What Bill Gates said was absolutely true! Rhapsody with the NeXT Mach kernel, a pulled-in, non-NeXT BSD application layer, and then various other Mac layers (GUI, Cocoa, etc). Technically there is nothing wrong with his statement.
But it doesn't sound as impressive to Steve Jobs to say that only the microkernel (which we know is a critical part of a system), so better still to simply claim Gates is the liar?
> and then various other Mac layers (GUI, Cocoa, etc).
Incorrect. The GUI wasn't ported, it was rewritten for OS X. Cocoa's heritage is NeXT to the core. Nothing vaguely resembling Cocoa existed in the classic Mac environment. > a pulled-in, non-NeXT BSD application layer
Incorrect. There is little of "BSD" in the Mac OS X environment, save for some FreeBSD userland components, most of which only matter on the command line. The application layer of Mac OS X is Cocoa.(There is also the Carbon application layer which does partially derive from classic Mac, but that existed solely to ease application porting of existing Mac apps. But even Carbon is a hybrid, and was actually back-ported to Mac OS 9.)
> Technically there is nothing wrong with his statement.
Any Mac OS X software developer will know enough to confidently refute the accuracy of Gates' claims.Actually, technically there's everything wrong with that statement. It's just not the case.
Cocoa is NeXTStep. Take a look at the APIs. Everything is prefixed with NS.
The old Carbon APIs were completely reimplemented--those original Mac OS Classic APIs were mostly written in 68000 assembly with a liberal amount of Pascal thrown in--totally unsuitable for the new flagship OS.
I used OpenStep for about a year before the first OS X Betas were released. I can tell you first hand that Rhapsody was 90% NeXT and 10% veneer to make it "look like a Mac". "Terminal.app" barely changed from OpenStep to Mac OS X. Several other apps looked identical too. I'm pretty sure the minify button iconified the icons the way OpenStep used to.
Don't forget that NeXTStep/OpenStep had a full BSD subsystem too. That's not new or unique to Mac OS X. Go to your terminal and "man open". Notice the "First appeared in NextStep" part.

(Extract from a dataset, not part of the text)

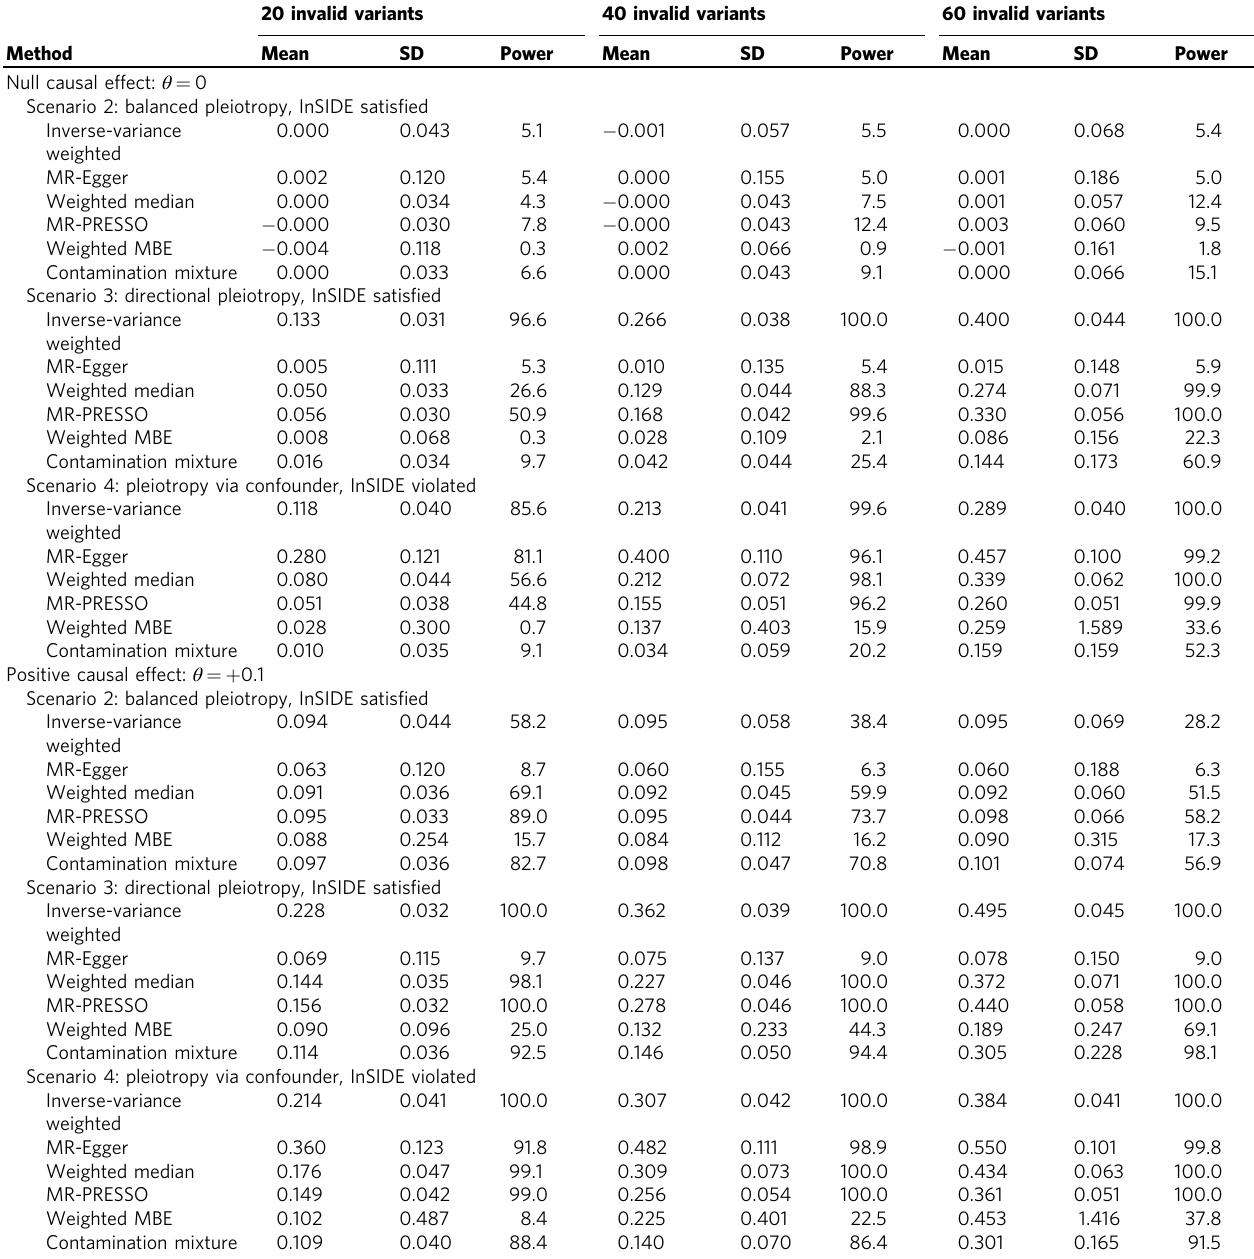
Table 2 Comparison of methods with some invalid instruments. 20 invalid variants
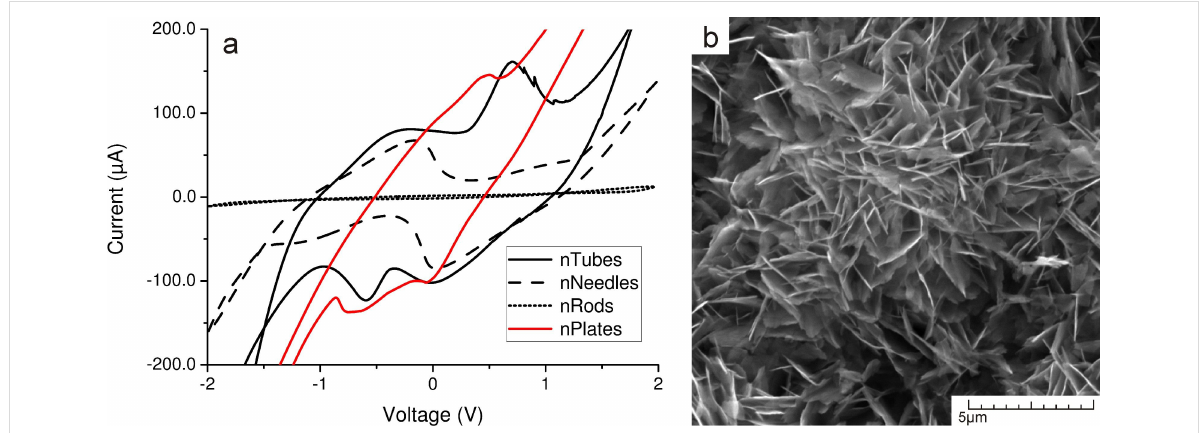
Figure 7: (a) CV curve for the concentration of 1.5 mM Pb(NO 3 ) 2 on ZnO nanoplates (red) compared to the previously used ZnO morphologies (black curves); (b) SEM image of as-synthesized ZnO nanoplates.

The fact is Mac OS X 10.0 is NeXTStep/OpenStep with some extra compatibility layers for the carbon APIs (plus an VM for doing running OS 9 apps). Saying that they "just pulled the kernel out" is patently false.
Are you disagreeing with Gruber's thesis that Isaacson really didn't understand the complementary contributions of software to "design"? Why?
I'm typically not a defender of John's, but he seems to me to be on target here.